Reilly spoke before industry experts testified about their analysis of the practices aboard the doomed Deepwater Horizon rig. Federal regulators also testified Tuesday afternoon about potential changes to safety rules.

Experts questioned BP's use of a single plug in the process. Charlie Williams, a chief scientist with Shell Energy Resources Inc., said the company used a minimum of three plugs in its deepwater wells.

BP also chose to fill the well with seawater, rather than heavy drilling mud, leaving it vulnerable to an upsurge of oil and gas — a condition that is not allowed for exploratory wells drilled in other places, experts said. The company also chose not to use mechanical plugs, devices put inside the pipe that also can block oil and gas.
Many of the decisions would have required additional time and materials, said Steve Lewis, an advanced drilling technology engineer with Seldovia Marine Services who reviewed BP's drilling plans, federal permits and communications on behalf of the commission.

"I know there was pressure on these people to get done and move on," Lewis said. "The apparent shuffling and scrambling was not really necessary."

The April 20 explosion aboard the rig killed 11 workers and kicked off the worst oil spill in U.S. history.

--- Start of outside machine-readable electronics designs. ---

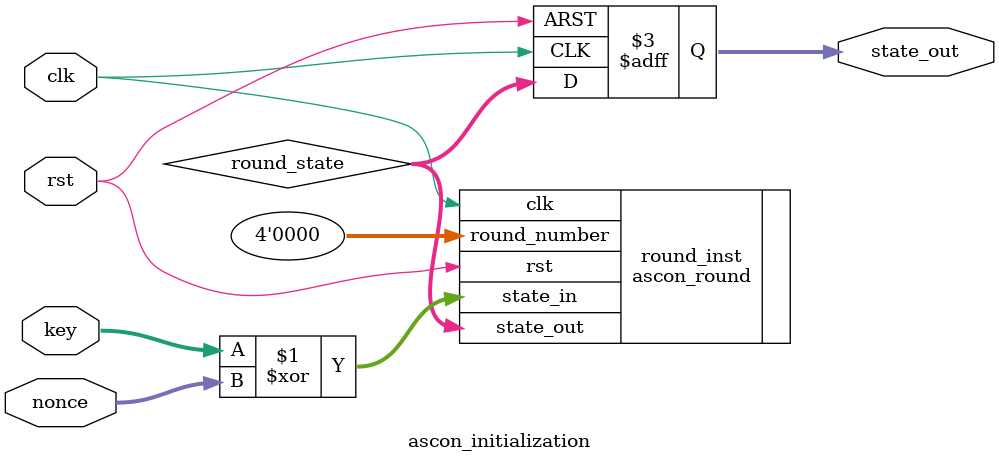
<source format=sv>
`timescale 1ns / 1ps

module ascon_initialization (
  input logic clk,
  input logic rst,
  input logic [127:0] key,
  input logic [127:0] nonce,
  output logic [127:0] state_out
);

  logic [127:0] round_state;
  
  ascon_round round_inst (
    .clk(clk),
    .rst(rst),
    .state_in(key ^ nonce),
    .round_number(4'b0000),
    .state_out(round_state)
  );

  always @(posedge clk or posedge rst) begin
    if (rst) begin
      state_out <= 128'h00000000000000000000000000000000;
    end else begin
      state_out <= round_state;
    end
  end

endmodule
</source>
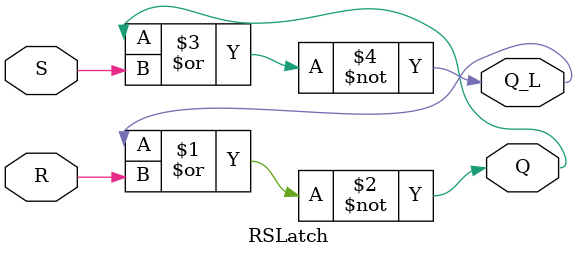
<source format=v>
`timescale 1ns / 1ps
module RSLatch(
    input R,
    input S,
    output Q,
    output Q_L
    );

	 assign #10 Q = ~(Q_L | R);
	 assign #10 Q_L = ~(Q | S);
	 
endmodule

</source>
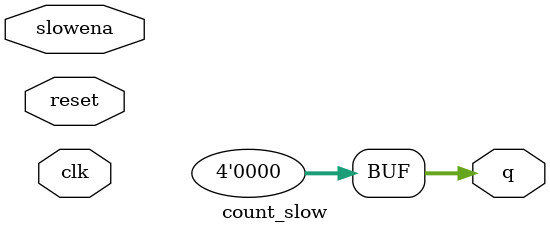
<source format=v>

module count_slow(
    input clk,
    input slowena,
    input reset,
    output reg [3:0] q);

// On the positive edge of the clock:
// if reset is high, reset the output q to 0. 
// Otherwise, only increment the output q if the ena input is high and q is not 9.
// (This is known as a "combinational logic" design)
// If the input ena is high, clear the q at the edge of the clock.
initial begin
q=4'b0000;
	repeat(8) begin
	#5 if (q!=4'b1010) begin
	$display("setup");
	q<=#5 {1'b0,q[3:1]};
	end
	else q<=#5 4'b0000;
	end
end
endmodule

</source>
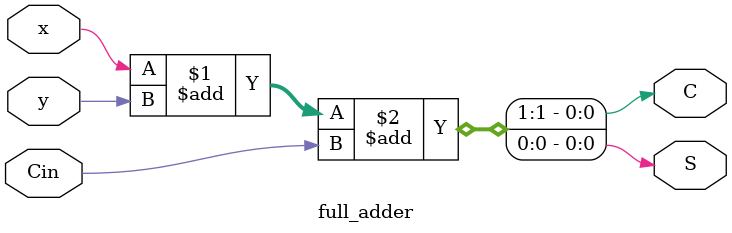
<source format=v>
module full_adder(output C, S, input x, y, Cin);
	assign {C, S} = x + y + Cin;
endmodule
</source>
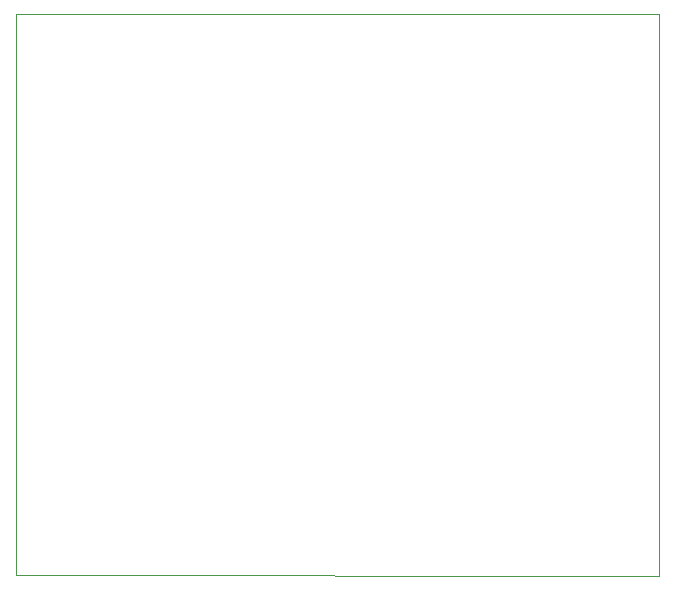
<source format=gbr>
G04 #@! TF.GenerationSoftware,KiCad,Pcbnew,(5.1.5)-3*
G04 #@! TF.CreationDate,2020-09-02T12:15:22+02:00*
G04 #@! TF.ProjectId,mixer,6d697865-722e-46b6-9963-61645f706362,rev?*
G04 #@! TF.SameCoordinates,Original*
G04 #@! TF.FileFunction,Profile,NP*
%FSLAX46Y46*%
G04 Gerber Fmt 4.6, Leading zero omitted, Abs format (unit mm)*
G04 Created by KiCad (PCBNEW (5.1.5)-3) date 2020-09-02 12:15:22*
%MOMM*%
%LPD*%
G04 APERTURE LIST*
%ADD10C,0.050000*%
G04 APERTURE END LIST*
D10*
X59695080Y-122148600D02*
X59690000Y-74599800D01*
X114127280Y-122161300D02*
X59695080Y-122148600D01*
X114132360Y-74594720D02*
X114127280Y-122161300D01*
X59690000Y-74599800D02*
X114132360Y-74594720D01*
M02*

</source>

The commission's chief engineer, Richard Sears, wrapped up the hearing by outlining seven managerial findings, including muddled lines of authority and a compounding cascade of small problems that ultimately caused 11 people to die and millions of gallons of oil to spill.

"This is something that built over hours if not days, weeks, months. The companies involved each had data. They were each responsible for operations, and if data had been shared differently and operations had been carried out differently, I believe this disaster could have been prevented," Sears said. "And for whatever reason...it didn't happen that way, and it's sad."

Ex-BP CEO defends own actions
Hayward said BP was "not prepared to deal with the intensity of the media scrutiny" it faced as millions of barrels of oil poured into the ocean and washed up on shore.

Hayward left his post last month after taking much of the flak for BP's poor public handling of the disaster. Gaffes including his statement that "I want my life back" were ridiculed in the U.S. media and seized on by critics of BP.

Hayward said he was "pretty angry" at the personal vilification.

"If I had done a degree at RADA (The Royal Academy of Dramatic Art) rather than a degree in geology, I may have done better, but I'm not certain it would've changed the outcome," he said.

He defended his much-criticized decision to take part in a yacht race with his family at the height of the crisis, saying he had not seen his son for three months and had only been aboard for six hours.

"I'm not certain I'd do anything different," Hayward said.

Hayward said BP had found itself unable to borrow from international investors during the spill crisis, threatening its finances. He said that before a meeting with President Barack Obama at the White House in June, "the capital markets were effectively closed to BP."

"We were not able to borrow in the capital markets, either short or medium term debt at all, " he said. "It was a classic financial crisis issue."

Hayward's successor, Bob Dudley, told the program that "these were frightening days" for BP.

"With a company the size of BP, its reputation, what it does — you almost can't quite believe how close you are" to financial disaster, he said.